Select Amazon to do the experiment. Amazon was accessed through the Tor anonymous system at different times, with a total of 10 visits. After Wireshark captured the accessing traffic and the Filter class handled the file, it formed the data for the site traffic. The data is shown in Table 5.

After obtaining the traffic information for 10 visits to the Amazon website, we use Levenshtein_cantor_mpi to calculate the edit distance for this 10 traffic, as shown in Table 6.
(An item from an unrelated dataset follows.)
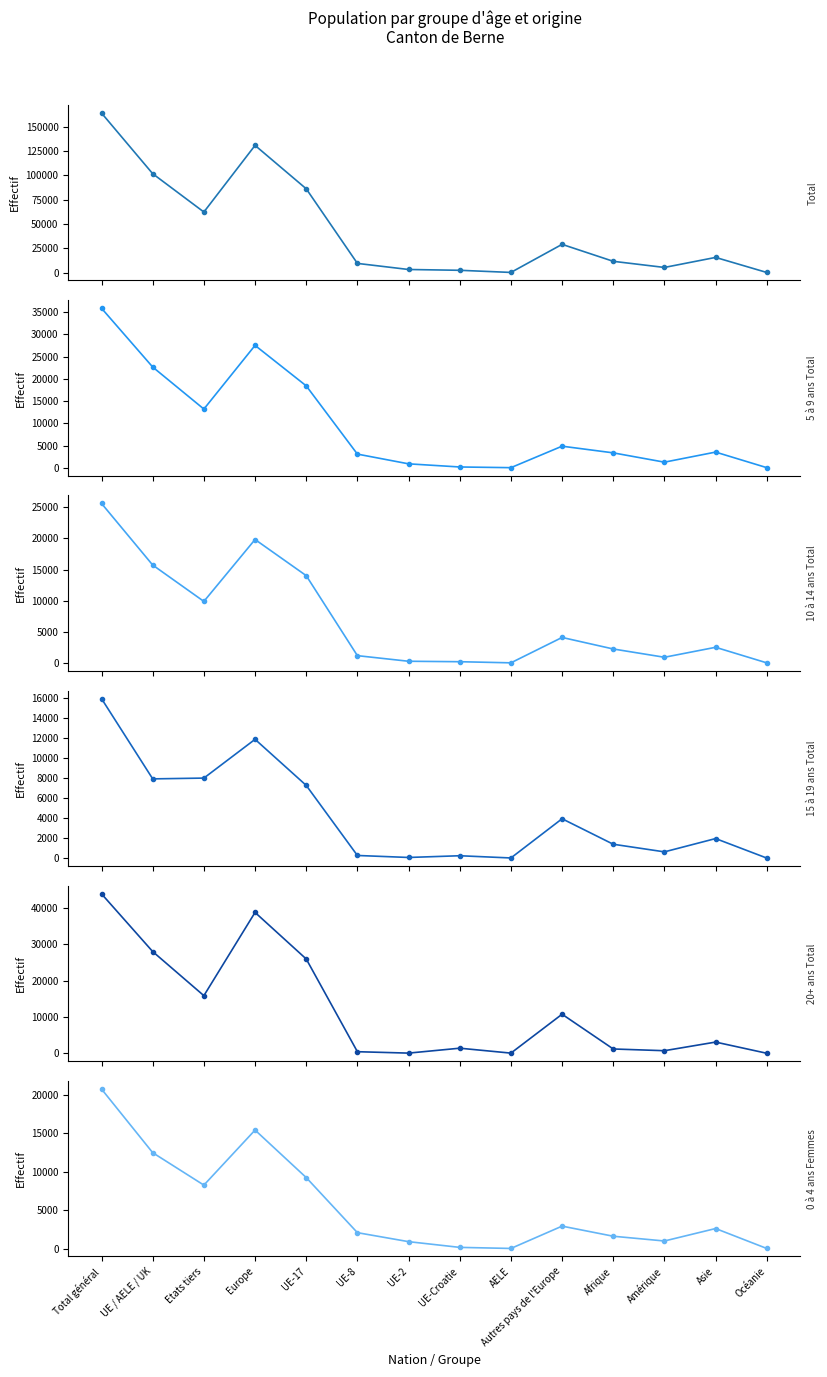

Does the chart display data point markers on the line(s)?

Yes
By comparison, we find that the minimum distance of edit distance is 0.034 which is the fourth visit and the fifth visit of amazon.com site between the two edit distances. The maximum is 11.81 which is the editing distance between the first and ninth visiting. So we can initially determine that the edit distance of accessing Amazon website ranges from 0 to 11.81. At the same time, the smallest distance to the other visiting average edit distance is selected as amazon.com website fingerprint to store into the fingerprint database. By comparison, the minimum of average editing distance is between the 9th and other visiting amazon.com, so the 9th visiting is put as a fingerprint of amazon.com into the database.

Select YouTube to do the experiment. YouTube was accessed through the Tor anonymous system at different times, with a total of 10 visits. After Wireshark captured the accessing traffic and the Filter class handled the file, it formed the data for the site traffic. The data is shown in Table 7.
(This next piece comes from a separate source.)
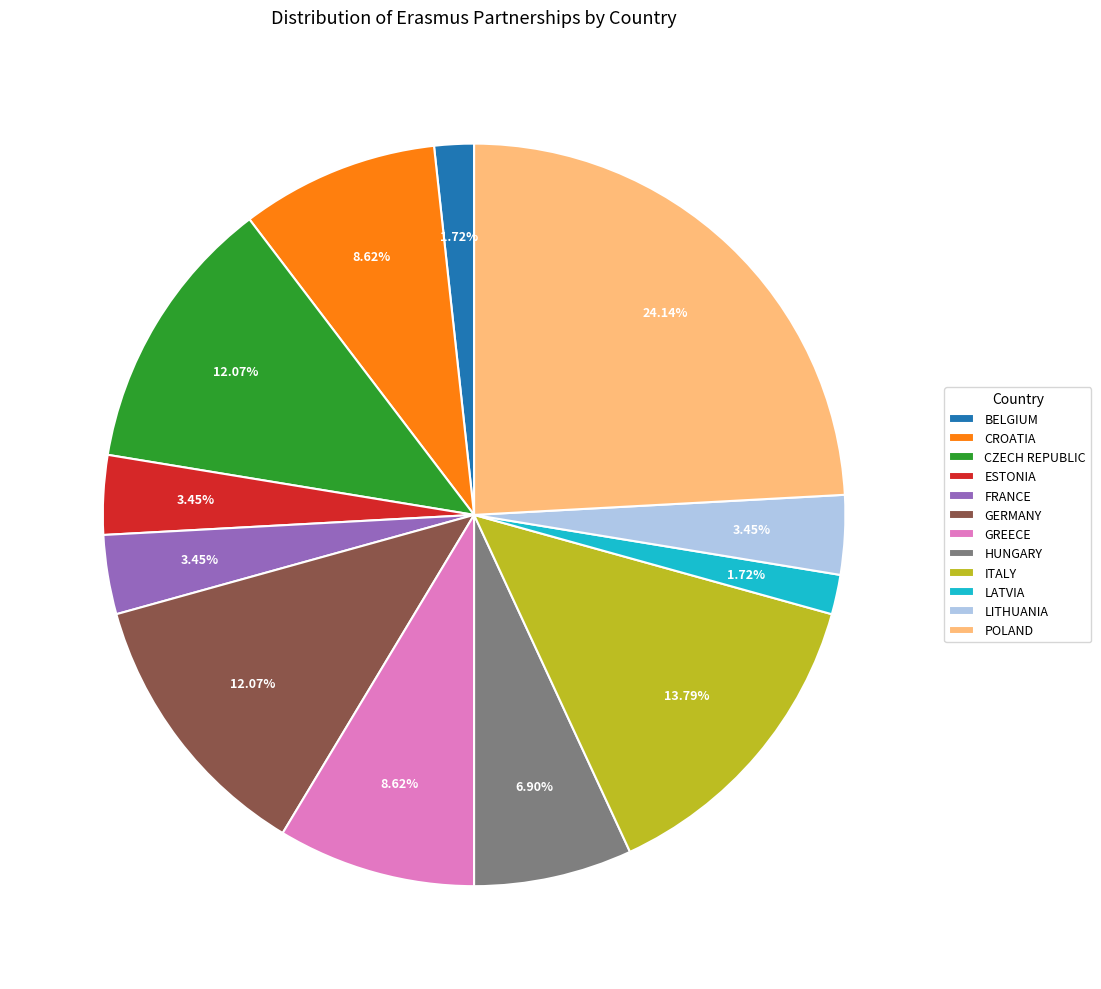

To the nearest percent, what portion does ITALY represent?

14%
The Levenshtein_cantor_mpi is used to calculate the edit distance for the 10 traffic which has been obtained by 10 visits to the youtube.com website, as shown in Table 8.
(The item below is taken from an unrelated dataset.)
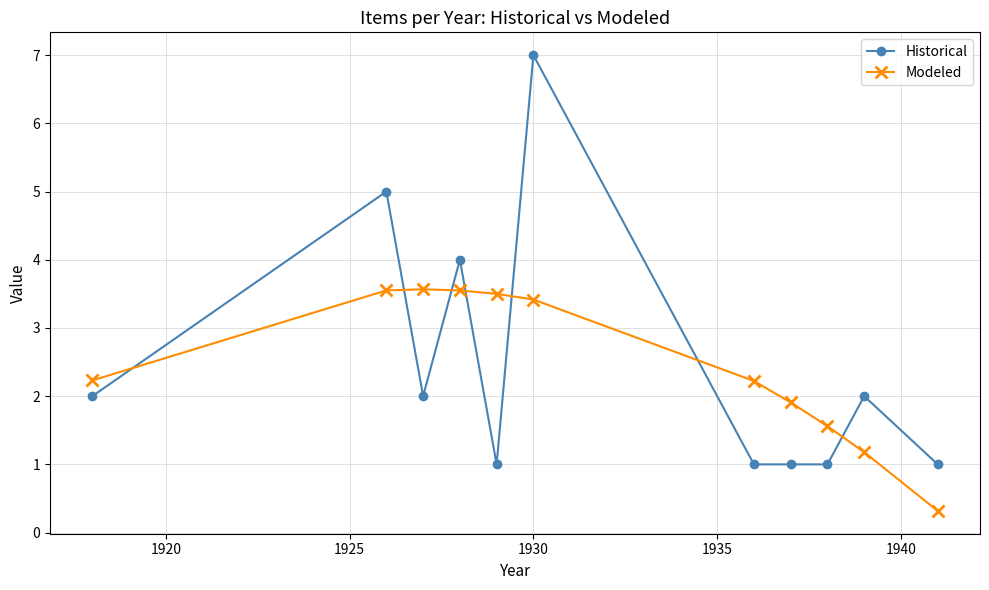

Which series has the largest range (max minus min)?

Historical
By comparison, we find that the minimum distance of edit distance is 0.27 which is the 8th visit and the 7th visit of youtube.com site between the two edit distances. The maximum is 8.44 which is the editing distance between the 10th and 9th visiting. So we can initially determine that the edit distance of accessing YouTube website ranges from 0 to 8.44. At the same time, the smallest distance to the other visiting average edit distance is selected as youtube.com website fingerprint to store into the fingerprint database. By comparison, the minimum of average editing distance is between the 8th and other visiting youtube.com, so the 8th visiting as a fingerprint of youtube.com is put into the database.

5. Conclusion

The real spreading of IoT services requires customized security and privacy levels to be guaranteed. Many IoT services and applications may expose sensitive and personal information which may be abused by attackers. As such, privacy protection must be considered and it is a core requirement in any IoT ecosystem. The MSFA attack scheme proposed in this paper is based on the edit distance to compare the similarity between the two visits. Firstly, the differences between the different types of website traffic can be observed from the above data. Take the Amazon which is the e-commerce website and YouTube which is the video website as examples. The traffic of Amazon website ranges from 0 to 11.81, while the traffic of YouTube video ranges from 0 to 8.44. Secondly, the length of the traffic data has an impact on the edit distance. In general, the longer the length of the site traffic data, the greater the edit distance of the site access traffic and the larger the range.

Data Availability

The data used to support the findings of this study are available from the corresponding author upon request.

Conflicts of Interest

The authors declare that there are no conflicts of interest regarding the publication of this paper.

Acknowledgments

This work is supported by the following grants: the National Natural Science Foundation of China under Grant no. 61170273; the China Scholarship Council under Grant no. 3050. We thank the anonymous reviewers for their valuable comments and suggestions.